Aufgabenstellungen:
A - Prüfen Sie, ob die folgenden Aussagen mit dem Quellenauszug über das Gewissen übereinstimmen, und belegen Sie jede Antwort mit einem wörtlichen Zitat: (i) Das Gewissen erscheint als Bollwerk der Freiheit gegenüber der Autorität. (ii) Das als „vorkonziliar“ bezeichnete Modell entfaltet den Glauben als Prinzip der Freiheit. (iii) Als Autorität in Fragen der Moral gilt hier das kirchliche Lehramt.
B - Um welche Begriffe kreist laut dem Quellenauszug über das Gewissen die Auseinandersetzung?
C - Schreiben Sie aus dem Quellenauszug über das Gewissen die Passage zwischen „Kurzinhalt: ... ein“ und „Modell, das ...“ einschließlich dieser Wörter wortgetreu ab.

Quellenauszug:
Buch: Werte in Zeiten des Umbruchs

Titel: Werte in Zeiten des Umbruchs

Stichwort: Gewissen und Wahrheit; zwei Konzepte; Gewissensmoral und Autoritätsmoral als zwei gegensätzliche Modelle im Kampf miteinander

Kurzinhalt: ... ein erneuertes Verständnis seines Wesens, das den christlichen Glauben vom Grund der Freiheit her und als Prinzip der Freiheit entfaltet, und ein überholtes "vorkonziliares" Modell, das ...

Textausschnitt: 100a Die Frage nach dem Gewissen ist heute, besonders im Bereich der katholischen Moraltheologie, zum Kernpunkt des Moralischen und seiner Erkenntnis geworden. Diese Auseinandersetzung kreist um die Begriffe Freiheit und Norm, Autonomie und Heteronomie, Selbstbestimmung und Fremdbestimmung durch Autorität. Das Gewissen erscheint dabei als das Bollwerk der Freiheit gegenüber den Einengungen der Existenz durch die Autorität. Dabei werden dann zwei Konzeptionen des Katholischen gegenübergestellt: ein erneuertes Verständnis seines Wesens, das den christlichen Glauben vom Grund der Freiheit her und als Prinzip der Freiheit entfaltet, und ein überholtes "vorkonziliares" Modell, das die christliche Existenz der Autorität unterwirft, die das Leben bis in die intimen Bereiche hinein normiert und dadurch ihre Macht über die Menschen aufrechtzuerhalten versucht. So scheinen Gewissensmoral und Autoritätsmoral als zwei gegensätzliche Modelle im Kampf miteinander zu liegen; die Freiheit des Christenmenschen würde dann durch den Ursatz moralischer Überlieferung gerettet, dass das Gewissen die oberste Norm ist, der der Mensch - auch gegen die Autorität - zu folgen hat. Wenn die Autorität, das heißt in diesem Fall das kirchliche Lehramt, in Dingen der Moral spricht, so könnte sie demnach dem Gewissen Material für seine eigene Urteilsbildung liefern, die aber doch das letzte Wort behalten müsste. Diese Letztinstanzlichkeit des Gewissens wird von manchen Autoren auf die Formel gebracht, das Gewissen sei unfehlbar1. (Fs) (notabene)

Bereitgestellte Daten:
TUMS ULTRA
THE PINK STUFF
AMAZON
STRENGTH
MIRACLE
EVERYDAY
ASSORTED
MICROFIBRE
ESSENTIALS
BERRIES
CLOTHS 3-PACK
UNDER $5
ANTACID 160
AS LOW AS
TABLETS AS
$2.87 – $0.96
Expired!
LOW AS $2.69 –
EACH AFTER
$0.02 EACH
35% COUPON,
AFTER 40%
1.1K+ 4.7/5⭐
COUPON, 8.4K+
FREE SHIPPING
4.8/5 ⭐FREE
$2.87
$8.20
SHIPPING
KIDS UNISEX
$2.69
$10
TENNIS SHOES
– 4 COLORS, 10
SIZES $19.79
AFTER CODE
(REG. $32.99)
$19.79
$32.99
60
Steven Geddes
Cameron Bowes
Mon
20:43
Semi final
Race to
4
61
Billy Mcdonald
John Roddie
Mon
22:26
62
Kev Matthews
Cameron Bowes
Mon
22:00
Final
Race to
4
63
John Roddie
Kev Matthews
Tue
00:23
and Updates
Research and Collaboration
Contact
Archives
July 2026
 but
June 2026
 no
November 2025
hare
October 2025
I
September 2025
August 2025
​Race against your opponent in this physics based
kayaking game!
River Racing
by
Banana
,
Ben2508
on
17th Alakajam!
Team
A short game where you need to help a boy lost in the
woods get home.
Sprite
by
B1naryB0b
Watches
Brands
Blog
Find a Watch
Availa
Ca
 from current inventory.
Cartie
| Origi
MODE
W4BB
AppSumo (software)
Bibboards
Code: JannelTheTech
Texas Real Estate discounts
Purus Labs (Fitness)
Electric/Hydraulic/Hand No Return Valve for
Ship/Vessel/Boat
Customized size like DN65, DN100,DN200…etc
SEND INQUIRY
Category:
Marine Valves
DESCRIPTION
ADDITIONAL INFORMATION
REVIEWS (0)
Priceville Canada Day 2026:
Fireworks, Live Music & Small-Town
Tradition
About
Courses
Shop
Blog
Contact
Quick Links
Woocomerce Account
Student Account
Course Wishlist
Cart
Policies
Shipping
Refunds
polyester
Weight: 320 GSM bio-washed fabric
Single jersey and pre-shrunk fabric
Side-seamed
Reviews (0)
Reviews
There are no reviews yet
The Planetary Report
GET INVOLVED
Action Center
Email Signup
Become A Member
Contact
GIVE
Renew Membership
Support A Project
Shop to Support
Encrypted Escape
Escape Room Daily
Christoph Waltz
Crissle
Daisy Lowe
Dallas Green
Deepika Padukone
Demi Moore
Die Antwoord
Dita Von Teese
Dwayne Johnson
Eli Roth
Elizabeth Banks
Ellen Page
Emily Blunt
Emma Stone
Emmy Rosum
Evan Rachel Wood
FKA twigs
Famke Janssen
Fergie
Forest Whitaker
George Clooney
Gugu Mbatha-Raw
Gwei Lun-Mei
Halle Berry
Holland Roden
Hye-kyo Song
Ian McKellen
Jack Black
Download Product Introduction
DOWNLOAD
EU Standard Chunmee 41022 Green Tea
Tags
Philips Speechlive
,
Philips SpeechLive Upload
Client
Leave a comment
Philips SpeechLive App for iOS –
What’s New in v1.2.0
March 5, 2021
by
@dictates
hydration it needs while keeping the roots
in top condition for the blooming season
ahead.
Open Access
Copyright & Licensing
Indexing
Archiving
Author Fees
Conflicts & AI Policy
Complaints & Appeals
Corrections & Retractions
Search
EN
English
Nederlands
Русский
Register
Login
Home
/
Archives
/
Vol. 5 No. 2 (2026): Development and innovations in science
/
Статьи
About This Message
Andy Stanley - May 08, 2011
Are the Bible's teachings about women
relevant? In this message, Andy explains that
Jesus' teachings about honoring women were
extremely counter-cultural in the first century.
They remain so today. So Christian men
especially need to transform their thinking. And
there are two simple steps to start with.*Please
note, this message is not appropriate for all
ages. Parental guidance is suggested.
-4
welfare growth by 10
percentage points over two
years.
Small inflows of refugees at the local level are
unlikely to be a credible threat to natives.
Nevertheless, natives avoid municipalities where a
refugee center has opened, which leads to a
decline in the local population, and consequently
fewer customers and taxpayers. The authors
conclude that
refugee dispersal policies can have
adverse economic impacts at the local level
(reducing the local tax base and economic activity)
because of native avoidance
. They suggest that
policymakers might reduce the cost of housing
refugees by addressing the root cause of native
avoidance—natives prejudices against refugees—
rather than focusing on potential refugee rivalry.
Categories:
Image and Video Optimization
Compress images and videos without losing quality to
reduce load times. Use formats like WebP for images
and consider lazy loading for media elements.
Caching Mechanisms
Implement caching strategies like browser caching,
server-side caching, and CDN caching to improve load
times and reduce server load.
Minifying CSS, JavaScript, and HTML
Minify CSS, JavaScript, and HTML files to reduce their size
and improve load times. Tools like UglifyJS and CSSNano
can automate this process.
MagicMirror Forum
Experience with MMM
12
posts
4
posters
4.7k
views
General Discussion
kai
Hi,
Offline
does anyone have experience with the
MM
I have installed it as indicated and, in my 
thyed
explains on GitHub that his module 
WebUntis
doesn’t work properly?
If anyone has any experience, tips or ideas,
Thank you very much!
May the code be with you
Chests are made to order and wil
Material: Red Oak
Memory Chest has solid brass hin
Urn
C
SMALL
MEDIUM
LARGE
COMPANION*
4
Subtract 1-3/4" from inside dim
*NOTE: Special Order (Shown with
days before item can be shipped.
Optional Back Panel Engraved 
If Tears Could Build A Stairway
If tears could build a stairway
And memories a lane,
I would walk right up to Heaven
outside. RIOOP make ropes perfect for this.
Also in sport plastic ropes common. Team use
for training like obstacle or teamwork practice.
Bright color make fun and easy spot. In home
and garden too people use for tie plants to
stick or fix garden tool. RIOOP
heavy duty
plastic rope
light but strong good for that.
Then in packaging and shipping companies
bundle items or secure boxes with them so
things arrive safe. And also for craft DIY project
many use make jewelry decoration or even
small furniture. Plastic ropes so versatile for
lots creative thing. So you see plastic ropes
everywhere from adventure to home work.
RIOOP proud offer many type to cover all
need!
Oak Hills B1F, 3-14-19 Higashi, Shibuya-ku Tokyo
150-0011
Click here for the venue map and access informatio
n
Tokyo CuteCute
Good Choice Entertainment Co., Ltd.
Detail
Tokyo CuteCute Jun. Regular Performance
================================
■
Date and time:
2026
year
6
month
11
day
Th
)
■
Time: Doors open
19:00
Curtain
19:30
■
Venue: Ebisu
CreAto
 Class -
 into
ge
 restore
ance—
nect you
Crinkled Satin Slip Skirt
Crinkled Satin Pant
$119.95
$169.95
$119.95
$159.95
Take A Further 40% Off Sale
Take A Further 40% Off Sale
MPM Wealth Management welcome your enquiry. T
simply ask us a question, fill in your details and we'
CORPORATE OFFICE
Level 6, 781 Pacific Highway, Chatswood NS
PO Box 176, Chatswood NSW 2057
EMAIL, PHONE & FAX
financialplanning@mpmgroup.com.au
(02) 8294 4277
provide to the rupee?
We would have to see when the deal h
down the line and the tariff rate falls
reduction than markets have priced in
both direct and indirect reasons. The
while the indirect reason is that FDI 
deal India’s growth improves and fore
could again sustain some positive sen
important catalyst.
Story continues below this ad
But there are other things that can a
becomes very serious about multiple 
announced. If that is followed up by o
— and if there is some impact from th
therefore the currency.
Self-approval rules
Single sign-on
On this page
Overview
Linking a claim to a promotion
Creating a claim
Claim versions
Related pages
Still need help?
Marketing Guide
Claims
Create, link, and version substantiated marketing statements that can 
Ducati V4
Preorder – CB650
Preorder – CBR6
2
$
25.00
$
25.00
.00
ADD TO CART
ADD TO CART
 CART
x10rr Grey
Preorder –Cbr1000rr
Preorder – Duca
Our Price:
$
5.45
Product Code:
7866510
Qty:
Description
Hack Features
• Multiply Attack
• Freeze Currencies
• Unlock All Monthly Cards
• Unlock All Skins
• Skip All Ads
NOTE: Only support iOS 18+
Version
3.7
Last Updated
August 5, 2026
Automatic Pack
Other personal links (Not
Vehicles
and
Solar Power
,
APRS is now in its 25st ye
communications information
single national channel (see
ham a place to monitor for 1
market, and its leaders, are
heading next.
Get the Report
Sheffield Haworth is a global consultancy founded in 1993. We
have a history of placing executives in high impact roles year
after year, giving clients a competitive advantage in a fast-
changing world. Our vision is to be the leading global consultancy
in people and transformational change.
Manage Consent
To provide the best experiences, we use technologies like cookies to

Lösungen:
A -
(i) Ja: „Das Gewissen erscheint dabei als das Bollwerk der Freiheit gegenüber den Einengungen der Existenz durch die Autorität.“
(ii) Nein: „das die christliche Existenz der Autorität unterwirft“
(iii) Ja: „Wenn die Autorität, das heißt in diesem Fall das kirchliche Lehramt, in Dingen der Moral spricht“

B - Um Freiheit und Norm, Autonomie und Heteronomie sowie Selbstbestimmung und Fremdbestimmung durch Autorität.

C -
Kurzinhalt: ... ein erneuertes Verständnis seines Wesens, das den christlichen Glauben vom Grund der Freiheit her und als Prinzip der Freiheit entfaltet, und ein überholtes "vorkonziliares" Modell, das ...